Irritating, sure, but all a bit predictable really. London 2008 is an increasingly great place to cycle but the antis cling on like some desperate, ousted, huffing aristocracy. The security guard of The Estate actually told me they won't allow people to secure bikes to posts and railings because the owner ... doesn't like the look of them. I was sober. There was no chance of an auditory hallucination; he actually said it. So, sod it, we don't let them get to us with our impermeable duck backs etc. Loving photography, I try to shed the all too familiar feeling of harassment in our fair city and wander off to take photographs. 'Excuse me sir,' came the polite Nigerian accent. 'I'm sorry sir but you cannot take photos in this place.' Gulp.
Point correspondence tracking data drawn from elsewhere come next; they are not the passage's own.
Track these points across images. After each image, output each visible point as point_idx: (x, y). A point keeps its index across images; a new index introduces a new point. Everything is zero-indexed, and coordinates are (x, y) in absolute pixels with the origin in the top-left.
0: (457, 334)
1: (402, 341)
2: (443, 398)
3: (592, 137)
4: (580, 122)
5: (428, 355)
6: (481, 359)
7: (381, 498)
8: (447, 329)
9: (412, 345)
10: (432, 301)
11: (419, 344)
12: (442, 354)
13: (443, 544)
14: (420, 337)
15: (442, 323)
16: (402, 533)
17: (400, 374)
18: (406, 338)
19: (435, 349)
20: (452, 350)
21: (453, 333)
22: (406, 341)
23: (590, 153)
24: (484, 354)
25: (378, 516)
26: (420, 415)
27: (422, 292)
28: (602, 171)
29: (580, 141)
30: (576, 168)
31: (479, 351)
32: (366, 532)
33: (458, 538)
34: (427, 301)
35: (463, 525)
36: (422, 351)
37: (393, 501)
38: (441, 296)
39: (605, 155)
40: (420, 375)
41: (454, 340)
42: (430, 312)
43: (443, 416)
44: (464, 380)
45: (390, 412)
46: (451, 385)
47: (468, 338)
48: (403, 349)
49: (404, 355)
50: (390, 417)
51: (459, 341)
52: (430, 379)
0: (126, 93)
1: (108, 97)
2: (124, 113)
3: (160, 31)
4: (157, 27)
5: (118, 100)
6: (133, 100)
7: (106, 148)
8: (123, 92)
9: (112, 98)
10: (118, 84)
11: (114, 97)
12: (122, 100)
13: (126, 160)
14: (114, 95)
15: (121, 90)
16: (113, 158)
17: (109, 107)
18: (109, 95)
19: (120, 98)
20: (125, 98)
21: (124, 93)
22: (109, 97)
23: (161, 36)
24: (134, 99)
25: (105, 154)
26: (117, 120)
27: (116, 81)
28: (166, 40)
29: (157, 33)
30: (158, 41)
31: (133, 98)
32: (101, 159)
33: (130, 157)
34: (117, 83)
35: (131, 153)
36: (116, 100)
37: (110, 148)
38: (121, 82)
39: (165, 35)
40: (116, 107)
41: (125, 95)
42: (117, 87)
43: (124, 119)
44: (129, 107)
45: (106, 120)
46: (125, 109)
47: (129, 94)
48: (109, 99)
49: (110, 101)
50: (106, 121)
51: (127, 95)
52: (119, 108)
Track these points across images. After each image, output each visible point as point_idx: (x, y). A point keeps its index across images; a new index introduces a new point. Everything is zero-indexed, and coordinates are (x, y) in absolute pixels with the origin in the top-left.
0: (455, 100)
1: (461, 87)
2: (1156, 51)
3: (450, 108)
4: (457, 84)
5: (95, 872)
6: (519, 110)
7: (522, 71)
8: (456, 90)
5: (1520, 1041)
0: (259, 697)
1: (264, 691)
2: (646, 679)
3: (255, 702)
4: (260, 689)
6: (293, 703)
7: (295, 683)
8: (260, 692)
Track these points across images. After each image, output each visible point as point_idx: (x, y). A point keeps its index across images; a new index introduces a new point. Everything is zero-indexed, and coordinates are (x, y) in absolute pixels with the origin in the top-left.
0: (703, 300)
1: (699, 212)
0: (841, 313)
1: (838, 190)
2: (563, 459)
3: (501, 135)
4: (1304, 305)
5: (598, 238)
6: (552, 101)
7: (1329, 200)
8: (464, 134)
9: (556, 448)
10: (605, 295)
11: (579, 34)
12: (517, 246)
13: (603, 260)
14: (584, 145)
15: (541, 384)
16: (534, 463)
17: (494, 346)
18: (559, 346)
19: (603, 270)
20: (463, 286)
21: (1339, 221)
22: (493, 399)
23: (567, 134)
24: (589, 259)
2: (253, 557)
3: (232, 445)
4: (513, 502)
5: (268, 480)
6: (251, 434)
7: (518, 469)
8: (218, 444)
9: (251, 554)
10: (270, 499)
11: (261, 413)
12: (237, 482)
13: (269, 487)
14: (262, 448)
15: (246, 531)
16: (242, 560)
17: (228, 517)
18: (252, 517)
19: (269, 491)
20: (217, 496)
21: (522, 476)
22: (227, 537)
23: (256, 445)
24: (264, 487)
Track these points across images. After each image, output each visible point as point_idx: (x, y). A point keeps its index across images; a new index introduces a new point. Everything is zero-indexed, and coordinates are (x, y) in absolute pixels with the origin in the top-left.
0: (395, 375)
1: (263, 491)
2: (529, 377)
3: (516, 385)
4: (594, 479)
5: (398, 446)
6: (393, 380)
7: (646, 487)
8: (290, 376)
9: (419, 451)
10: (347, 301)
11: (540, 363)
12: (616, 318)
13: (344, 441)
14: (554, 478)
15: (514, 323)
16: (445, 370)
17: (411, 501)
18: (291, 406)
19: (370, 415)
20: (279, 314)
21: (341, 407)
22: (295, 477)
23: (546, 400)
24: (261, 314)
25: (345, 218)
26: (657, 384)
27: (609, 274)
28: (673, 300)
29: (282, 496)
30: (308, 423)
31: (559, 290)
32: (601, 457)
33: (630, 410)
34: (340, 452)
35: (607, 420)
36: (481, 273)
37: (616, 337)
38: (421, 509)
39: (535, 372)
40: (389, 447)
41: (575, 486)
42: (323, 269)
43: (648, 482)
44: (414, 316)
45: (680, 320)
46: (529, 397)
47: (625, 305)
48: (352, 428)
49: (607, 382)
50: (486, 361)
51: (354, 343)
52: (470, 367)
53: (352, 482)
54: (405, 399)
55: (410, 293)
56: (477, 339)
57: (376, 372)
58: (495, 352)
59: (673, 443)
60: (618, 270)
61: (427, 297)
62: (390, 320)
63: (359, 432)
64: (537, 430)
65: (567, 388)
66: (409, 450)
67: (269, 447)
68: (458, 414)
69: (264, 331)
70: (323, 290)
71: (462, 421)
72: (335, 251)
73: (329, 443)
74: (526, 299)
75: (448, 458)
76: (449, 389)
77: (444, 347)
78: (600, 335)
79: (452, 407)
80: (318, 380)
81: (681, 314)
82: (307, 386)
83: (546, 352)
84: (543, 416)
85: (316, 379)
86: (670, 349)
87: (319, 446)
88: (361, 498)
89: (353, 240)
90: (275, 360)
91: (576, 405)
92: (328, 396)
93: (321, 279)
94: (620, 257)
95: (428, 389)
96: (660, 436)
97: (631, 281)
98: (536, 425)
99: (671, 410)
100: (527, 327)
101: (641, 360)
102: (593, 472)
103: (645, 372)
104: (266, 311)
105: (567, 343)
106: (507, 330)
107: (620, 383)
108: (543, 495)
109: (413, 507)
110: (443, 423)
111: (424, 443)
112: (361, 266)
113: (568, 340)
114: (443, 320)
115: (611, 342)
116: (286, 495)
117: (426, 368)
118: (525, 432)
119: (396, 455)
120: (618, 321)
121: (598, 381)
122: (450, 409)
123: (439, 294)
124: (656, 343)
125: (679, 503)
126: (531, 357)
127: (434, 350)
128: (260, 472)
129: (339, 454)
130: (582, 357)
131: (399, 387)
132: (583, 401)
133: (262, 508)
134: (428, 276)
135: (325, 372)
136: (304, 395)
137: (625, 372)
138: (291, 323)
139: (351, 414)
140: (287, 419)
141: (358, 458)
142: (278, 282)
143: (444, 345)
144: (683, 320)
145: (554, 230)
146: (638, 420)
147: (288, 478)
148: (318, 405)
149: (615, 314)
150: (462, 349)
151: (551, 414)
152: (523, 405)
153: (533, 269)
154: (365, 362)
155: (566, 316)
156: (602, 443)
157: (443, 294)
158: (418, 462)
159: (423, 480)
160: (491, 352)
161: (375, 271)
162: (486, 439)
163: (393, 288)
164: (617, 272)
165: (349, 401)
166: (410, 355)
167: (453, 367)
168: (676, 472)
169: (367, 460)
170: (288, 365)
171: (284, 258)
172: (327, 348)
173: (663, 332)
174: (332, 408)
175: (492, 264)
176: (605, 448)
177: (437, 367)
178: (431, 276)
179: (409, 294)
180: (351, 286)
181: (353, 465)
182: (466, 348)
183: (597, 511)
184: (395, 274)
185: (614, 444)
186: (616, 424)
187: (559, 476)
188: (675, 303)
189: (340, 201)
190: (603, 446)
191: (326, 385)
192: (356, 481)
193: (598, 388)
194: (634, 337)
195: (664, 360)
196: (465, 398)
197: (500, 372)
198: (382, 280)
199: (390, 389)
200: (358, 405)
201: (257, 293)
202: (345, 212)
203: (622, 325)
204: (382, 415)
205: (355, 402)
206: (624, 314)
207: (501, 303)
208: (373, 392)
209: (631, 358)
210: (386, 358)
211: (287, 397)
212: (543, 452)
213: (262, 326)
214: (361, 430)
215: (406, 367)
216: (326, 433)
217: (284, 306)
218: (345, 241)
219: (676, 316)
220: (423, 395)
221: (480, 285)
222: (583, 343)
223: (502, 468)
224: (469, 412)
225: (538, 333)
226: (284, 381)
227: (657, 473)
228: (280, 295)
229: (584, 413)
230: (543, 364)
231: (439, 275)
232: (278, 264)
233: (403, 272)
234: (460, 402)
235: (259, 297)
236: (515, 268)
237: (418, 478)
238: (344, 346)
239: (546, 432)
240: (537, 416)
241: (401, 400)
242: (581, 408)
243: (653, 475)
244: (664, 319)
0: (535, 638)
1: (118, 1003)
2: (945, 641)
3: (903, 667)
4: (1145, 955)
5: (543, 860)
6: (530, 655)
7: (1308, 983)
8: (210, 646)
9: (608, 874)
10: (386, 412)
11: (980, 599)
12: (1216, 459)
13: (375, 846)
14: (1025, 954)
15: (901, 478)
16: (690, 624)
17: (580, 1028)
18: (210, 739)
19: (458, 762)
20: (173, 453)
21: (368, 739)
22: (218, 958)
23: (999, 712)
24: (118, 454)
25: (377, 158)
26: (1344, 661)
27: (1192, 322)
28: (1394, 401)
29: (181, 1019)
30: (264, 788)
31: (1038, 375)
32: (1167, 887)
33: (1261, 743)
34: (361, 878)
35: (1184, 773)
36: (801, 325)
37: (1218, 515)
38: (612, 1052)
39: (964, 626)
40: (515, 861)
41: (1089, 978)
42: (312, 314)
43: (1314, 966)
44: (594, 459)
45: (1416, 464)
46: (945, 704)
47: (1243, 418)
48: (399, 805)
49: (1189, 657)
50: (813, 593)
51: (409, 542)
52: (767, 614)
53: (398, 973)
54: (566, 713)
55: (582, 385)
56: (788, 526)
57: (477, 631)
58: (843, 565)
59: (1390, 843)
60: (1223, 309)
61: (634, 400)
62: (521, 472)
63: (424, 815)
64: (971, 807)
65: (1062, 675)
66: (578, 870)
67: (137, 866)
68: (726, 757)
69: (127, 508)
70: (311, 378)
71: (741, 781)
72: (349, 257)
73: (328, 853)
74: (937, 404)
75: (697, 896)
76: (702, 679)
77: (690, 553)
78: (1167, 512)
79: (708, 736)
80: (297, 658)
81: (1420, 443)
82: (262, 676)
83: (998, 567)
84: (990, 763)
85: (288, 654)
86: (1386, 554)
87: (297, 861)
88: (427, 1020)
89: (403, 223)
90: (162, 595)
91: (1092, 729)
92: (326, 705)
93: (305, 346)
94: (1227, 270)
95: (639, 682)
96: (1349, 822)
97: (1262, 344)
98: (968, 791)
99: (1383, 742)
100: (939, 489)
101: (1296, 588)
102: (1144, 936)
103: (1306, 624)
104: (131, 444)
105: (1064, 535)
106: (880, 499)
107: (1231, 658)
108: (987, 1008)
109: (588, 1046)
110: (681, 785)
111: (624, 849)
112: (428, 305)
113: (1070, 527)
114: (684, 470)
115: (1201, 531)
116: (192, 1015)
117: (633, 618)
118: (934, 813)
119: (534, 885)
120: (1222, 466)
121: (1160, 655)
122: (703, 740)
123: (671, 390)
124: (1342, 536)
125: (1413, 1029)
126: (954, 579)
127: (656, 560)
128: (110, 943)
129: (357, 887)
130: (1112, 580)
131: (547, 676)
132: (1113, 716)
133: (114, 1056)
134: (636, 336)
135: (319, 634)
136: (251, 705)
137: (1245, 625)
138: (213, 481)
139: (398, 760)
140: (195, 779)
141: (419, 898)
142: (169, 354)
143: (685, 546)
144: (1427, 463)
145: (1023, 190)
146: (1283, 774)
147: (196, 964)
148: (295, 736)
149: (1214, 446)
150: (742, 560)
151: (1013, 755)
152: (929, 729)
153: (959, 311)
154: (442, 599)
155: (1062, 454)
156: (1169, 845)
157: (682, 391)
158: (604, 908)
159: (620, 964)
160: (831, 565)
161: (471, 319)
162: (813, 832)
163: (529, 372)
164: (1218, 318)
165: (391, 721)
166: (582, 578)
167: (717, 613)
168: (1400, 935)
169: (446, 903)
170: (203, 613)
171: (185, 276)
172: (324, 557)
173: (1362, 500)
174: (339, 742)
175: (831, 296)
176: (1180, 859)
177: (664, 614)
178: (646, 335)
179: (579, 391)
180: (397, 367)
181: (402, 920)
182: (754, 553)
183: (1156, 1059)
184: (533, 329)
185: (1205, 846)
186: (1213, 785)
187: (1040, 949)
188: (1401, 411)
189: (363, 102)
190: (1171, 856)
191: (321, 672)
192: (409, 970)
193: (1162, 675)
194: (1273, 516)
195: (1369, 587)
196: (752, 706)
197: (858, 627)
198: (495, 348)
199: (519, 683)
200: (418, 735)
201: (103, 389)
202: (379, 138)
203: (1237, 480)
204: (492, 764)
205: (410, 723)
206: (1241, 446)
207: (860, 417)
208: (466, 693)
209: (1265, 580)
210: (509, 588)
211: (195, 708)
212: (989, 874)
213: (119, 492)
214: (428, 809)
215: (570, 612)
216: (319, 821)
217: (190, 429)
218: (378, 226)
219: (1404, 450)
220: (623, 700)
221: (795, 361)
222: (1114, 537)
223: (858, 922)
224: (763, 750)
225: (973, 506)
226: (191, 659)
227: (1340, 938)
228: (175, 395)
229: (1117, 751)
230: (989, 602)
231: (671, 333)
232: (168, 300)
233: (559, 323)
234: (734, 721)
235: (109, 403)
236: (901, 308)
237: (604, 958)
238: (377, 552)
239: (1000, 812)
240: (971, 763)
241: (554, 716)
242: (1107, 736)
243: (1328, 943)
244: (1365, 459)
Swallow. Sigh. 'This is a private estate.' I immediately have one of those visions of someone committing spontaneous murder with a heavy frying pan that you see in films. That moment when your characteristic cool is suddenly annihilated by pettiness and it all gets far too much. Fortunately I didn't quite lose it so; at least I had no suitable Le Creuset in easy reach. But I wasn't having any of this nonsense either. You just, sometimes, have to fight back. 'I'm sorry, what are you talking about? Of course I can take photographs here,' I calmly, politely reply. 'No sir, sorry you can't. Well, it depends, it depends on the camera. You need to write in for permission.' I'm starting to wonder if I'd taken the wrong turn and unwittingly biked to Narnia. Or Berlin, circa 1940. What the flock? By all accounts, if you have a small camera then it's fine, but if we're talking an SLR then we have a problem. Some mobile phones have cameras not significantly inferior to my SLR these days, but that's not the point. I didn't give in. I stayed polite and full of smiles but carried on taking photos.

The guard left me alone. But the problem lingered – it was hard to not let them ruin the day. In so many tiny but innumerable ways life in London is so controlled. In isolation, every measure is tolerable, often justifiable and easy to comprehend. Cumulatively, it's becoming insufferable. We are increasingly disenfranchised such that trying to enjoy our city is becoming a veritable challenge. Resist. It's your city. Love it as you want to. As it happens, I'm writing this in Barcelona. Chatting to an acquaintance last night who plans to move here without delay, I ask why. The answer simple: 'I'm over London, I can't bear all the rules any more.' Amen.